SOURCE MATERIAL |
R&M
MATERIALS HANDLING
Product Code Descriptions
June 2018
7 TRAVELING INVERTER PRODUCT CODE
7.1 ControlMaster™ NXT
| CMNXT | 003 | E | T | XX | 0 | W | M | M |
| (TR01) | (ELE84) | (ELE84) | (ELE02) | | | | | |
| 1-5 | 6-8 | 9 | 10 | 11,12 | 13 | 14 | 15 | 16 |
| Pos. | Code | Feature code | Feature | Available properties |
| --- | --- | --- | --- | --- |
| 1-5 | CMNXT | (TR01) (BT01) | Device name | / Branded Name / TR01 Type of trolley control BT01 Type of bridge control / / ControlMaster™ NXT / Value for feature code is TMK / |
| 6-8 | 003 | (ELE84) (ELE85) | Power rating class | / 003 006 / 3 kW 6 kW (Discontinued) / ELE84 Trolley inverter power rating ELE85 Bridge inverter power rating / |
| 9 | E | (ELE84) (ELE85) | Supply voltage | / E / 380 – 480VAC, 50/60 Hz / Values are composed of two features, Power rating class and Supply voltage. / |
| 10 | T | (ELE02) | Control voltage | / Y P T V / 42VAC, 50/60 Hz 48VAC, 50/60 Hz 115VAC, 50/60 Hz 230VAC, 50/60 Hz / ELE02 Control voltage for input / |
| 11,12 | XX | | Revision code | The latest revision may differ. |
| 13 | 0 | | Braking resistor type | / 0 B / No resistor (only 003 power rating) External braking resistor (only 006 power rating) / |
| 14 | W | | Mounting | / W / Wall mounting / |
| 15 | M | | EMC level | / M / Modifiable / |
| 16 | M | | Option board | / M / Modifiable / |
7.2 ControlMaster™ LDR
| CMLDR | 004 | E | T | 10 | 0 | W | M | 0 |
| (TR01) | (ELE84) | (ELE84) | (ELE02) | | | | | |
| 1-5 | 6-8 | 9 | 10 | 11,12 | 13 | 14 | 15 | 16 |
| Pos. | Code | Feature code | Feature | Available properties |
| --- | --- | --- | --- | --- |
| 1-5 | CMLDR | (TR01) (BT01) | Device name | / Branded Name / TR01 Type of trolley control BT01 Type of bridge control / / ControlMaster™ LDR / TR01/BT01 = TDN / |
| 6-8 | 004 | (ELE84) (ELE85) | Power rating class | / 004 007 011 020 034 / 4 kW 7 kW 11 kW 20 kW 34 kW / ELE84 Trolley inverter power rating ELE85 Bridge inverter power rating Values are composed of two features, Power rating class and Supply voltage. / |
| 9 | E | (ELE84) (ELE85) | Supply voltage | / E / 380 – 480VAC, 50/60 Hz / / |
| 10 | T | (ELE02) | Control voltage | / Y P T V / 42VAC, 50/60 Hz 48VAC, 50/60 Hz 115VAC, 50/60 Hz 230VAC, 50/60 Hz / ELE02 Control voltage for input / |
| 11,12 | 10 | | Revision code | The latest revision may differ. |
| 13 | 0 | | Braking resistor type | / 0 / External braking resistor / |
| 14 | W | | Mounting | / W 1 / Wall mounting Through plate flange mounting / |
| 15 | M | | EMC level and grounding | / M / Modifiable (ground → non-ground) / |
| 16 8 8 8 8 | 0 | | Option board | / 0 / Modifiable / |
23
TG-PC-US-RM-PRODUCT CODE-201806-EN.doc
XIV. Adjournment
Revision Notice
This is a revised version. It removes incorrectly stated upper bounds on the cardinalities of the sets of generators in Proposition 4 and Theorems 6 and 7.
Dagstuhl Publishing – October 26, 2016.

WORK TO COMPLETE | From the listing above, return each line with the word "level".

EXERCISE OUTPUT |
| 15 | M | | EMC level | / M / Modifiable / |
| 15 | M | | EMC level and grounding | / M / Modifiable (ground → non-ground) / |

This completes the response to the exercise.